I confused because: -I thought all reversible heat engines operate exactly at the carnot efficiency $\frac{T_H - T_C}{T_H}$ -I thought that in theory, the engine cycle below is reversible and so should operate at this efficiency -From my workings, I found this not to be the case and I also found that there is an increase in entropy in the universe after each engine cycle (a reversible carnot engine would have no net change in entropy)

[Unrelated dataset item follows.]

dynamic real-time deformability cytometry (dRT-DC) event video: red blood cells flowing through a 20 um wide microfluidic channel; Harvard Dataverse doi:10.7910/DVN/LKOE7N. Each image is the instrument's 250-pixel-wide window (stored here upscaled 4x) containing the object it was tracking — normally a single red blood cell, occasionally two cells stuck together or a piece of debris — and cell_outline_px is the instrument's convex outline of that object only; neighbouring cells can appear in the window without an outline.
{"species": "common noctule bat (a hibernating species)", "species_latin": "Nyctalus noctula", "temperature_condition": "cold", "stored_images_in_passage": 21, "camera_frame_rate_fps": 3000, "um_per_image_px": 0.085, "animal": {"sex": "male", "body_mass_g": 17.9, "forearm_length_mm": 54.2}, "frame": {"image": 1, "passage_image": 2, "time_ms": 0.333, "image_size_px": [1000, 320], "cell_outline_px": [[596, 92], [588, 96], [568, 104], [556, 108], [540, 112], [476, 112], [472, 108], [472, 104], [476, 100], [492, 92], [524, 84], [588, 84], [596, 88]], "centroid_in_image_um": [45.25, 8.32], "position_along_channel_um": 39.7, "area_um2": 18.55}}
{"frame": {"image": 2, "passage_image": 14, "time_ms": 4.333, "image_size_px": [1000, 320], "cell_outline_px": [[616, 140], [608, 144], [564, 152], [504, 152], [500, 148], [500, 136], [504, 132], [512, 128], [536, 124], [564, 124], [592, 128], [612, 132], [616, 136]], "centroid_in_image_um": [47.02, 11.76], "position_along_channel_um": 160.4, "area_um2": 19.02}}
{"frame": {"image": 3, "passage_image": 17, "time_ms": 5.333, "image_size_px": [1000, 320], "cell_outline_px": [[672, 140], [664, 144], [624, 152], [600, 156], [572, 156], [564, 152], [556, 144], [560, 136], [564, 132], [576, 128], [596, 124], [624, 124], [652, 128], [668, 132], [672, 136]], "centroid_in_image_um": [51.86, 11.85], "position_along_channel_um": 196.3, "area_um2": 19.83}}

So my question is - are my workings wrong or can my results be explained as I misunderstand something?
attempt at a solution (Important Results)
$$\gamma = \frac{5}{3}$$ $$T_2 = 2T_1$$ $$T_3 = \frac{p_3}{p_1}2T_1$$ $$T_3 = \left(\frac{1}{2}\right)^{2/3}T_1 = 0.63T_1$$ $$W_{31} = p_{1}V_{1}\left( \frac{2^{1-\gamma} - 1}{1-\gamma}\right) = 0.56p_{1}V_{1}$$ $$Q_{23} = \frac{3}{2}\left( (1/2)^{2/3} - 2\right)p_{1}V_{1} = -2.06p_{1}V_{1}$$ $$Efficiency = \frac{W_{net}}{Q_{Hot}} = \frac{W_{net}}{Q_{Cold} + W_{net}}$$ $W_{net} = $area enclosed by loop $= p_{1}V_{1}\left(1 + \frac{1-2^{1-\gamma}}{1-\gamma}\right)$ $$Q_{Cold} = Q_{23}$$ $$Efficiency = 0.18$$ $$\Delta S_{HotRes} = \frac{Q_{in}}{T_H} = \frac{-p_{1}V_{1}}{T_{1}}$$ $$\Delta S_{universe} = \Delta S_{HotRes} + \Delta S_{ColdRes}$$ $$\Delta S_{ColdRes} = -\frac{Q_{23}}{0.5T_1} = 3(2-(1/2)^{2/3})\frac{p_{1}V_{1}}{T_{1}}$$ $$\Delta S_{universe} = 3.11\frac{p_{1}V_{1}}{T_{1}}$$ $$Carnot efficiency = \frac{T_{H} - T_{C}}{T_{H}} = 0.8$$
So in short - why does the efficiency I've calculated differ from the Carnot efficiency and why do I find there to be a net increase in entropy.